Exercise description
Render everything from the line containing "Q: How many twenty-sided" down to the end of the data below as a JSON list of strings, with one string for each line and blank lines left out.

── Data entries

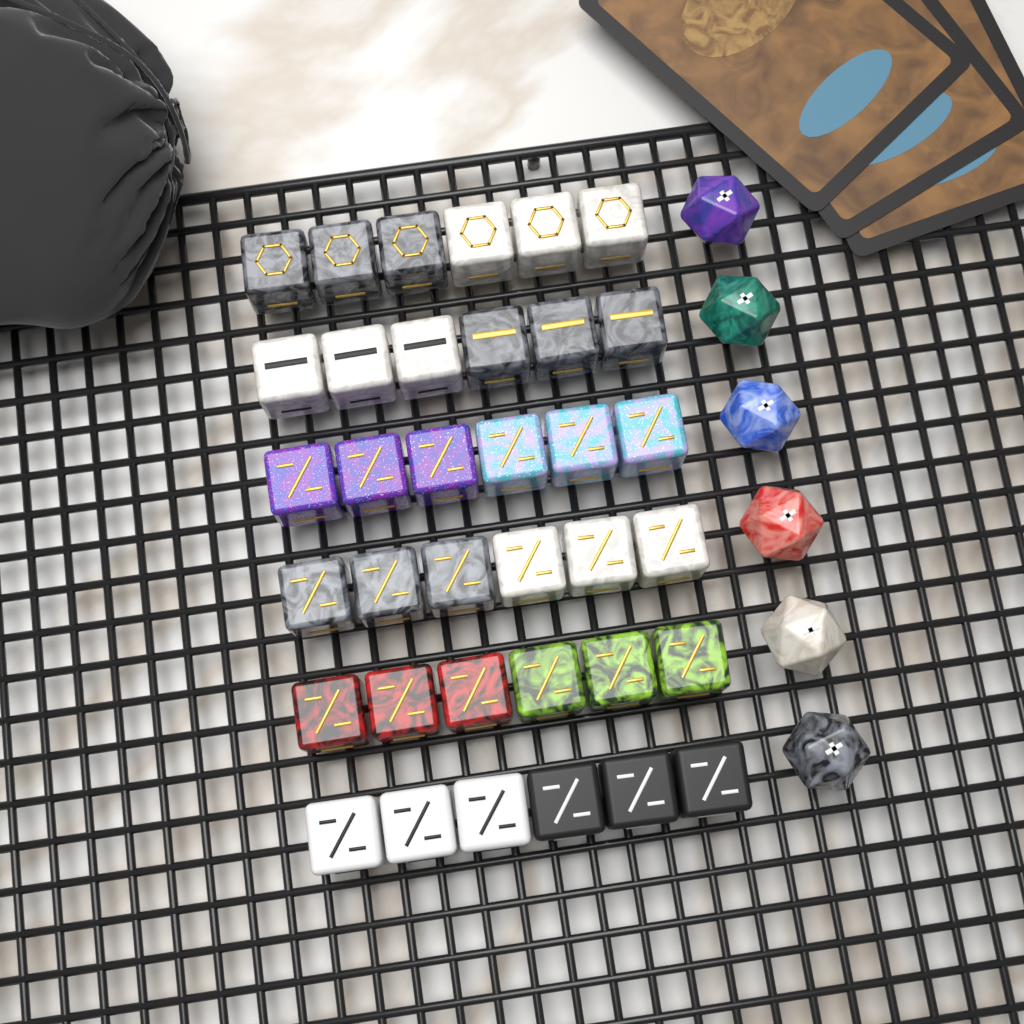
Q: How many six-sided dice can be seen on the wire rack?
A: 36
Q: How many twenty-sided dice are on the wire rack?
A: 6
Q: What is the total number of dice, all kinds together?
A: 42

────

Answer to the problem
[
  "Q: How many twenty-sided dice are on the wire rack?",
  "A: 6",
  "Q: What is the total number of dice, all kinds together?",
  "A: 42"
]